*REQUIRED ACTION*.
Filter the entries below, keeping every line that has the word "Comunicati".

*DATASET CONTENT*.
=== Begin Enclosure ===

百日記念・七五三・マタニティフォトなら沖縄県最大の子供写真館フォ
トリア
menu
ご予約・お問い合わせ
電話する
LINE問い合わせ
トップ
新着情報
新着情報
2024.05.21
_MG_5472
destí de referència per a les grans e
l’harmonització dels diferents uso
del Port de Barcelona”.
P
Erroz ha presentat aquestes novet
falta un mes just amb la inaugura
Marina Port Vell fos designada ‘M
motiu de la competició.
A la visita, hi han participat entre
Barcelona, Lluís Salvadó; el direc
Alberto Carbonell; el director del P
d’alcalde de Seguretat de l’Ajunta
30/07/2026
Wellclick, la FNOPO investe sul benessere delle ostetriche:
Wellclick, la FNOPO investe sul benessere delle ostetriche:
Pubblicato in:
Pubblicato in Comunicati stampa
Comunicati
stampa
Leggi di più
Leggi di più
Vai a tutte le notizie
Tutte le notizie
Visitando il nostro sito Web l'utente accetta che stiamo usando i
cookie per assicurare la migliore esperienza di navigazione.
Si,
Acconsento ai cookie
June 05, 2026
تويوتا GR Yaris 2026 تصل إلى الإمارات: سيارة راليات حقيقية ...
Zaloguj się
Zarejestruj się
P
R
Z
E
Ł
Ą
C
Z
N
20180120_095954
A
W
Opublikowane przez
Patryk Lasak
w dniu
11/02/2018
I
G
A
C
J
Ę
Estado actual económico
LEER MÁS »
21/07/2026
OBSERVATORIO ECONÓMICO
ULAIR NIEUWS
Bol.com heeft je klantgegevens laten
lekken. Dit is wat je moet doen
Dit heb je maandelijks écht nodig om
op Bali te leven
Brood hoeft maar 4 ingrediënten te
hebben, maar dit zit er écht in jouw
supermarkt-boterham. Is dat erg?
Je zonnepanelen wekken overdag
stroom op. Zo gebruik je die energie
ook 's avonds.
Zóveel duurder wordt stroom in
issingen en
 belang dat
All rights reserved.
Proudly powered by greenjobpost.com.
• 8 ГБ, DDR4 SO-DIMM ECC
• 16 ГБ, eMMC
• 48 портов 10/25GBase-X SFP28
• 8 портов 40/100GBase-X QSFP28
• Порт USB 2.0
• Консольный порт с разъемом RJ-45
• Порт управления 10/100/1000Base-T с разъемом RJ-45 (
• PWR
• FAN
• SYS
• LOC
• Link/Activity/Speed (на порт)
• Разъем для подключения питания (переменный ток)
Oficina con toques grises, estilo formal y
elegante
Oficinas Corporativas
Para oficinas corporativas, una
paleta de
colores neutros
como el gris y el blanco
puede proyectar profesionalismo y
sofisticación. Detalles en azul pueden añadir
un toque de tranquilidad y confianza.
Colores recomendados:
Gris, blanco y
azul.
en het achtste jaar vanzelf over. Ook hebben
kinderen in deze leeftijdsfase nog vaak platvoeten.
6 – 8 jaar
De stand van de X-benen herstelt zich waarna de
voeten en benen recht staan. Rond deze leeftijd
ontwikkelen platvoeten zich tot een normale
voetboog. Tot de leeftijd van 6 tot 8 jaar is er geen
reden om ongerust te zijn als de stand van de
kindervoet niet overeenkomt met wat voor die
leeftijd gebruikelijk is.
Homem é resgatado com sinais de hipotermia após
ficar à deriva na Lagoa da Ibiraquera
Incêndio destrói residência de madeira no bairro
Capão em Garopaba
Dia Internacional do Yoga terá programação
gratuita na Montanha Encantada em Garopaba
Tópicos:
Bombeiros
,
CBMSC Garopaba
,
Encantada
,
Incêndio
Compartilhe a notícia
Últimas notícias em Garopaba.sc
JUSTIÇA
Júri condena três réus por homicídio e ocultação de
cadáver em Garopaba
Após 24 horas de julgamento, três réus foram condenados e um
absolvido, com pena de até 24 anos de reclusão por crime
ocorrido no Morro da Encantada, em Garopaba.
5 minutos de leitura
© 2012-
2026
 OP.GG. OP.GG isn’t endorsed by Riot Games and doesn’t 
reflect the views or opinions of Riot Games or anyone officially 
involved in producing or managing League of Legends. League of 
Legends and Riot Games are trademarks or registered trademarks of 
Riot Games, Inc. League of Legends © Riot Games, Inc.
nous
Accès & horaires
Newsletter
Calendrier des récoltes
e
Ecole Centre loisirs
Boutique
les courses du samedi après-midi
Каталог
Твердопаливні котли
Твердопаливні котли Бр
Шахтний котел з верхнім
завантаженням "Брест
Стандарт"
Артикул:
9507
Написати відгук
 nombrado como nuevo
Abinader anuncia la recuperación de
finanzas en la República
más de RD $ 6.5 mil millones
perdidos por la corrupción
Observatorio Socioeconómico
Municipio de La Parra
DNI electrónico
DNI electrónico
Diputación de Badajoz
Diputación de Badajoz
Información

=== End Enclosure ===

*ANSWER BOX*.
Pubblicato in Comunicati stampa
Comunicati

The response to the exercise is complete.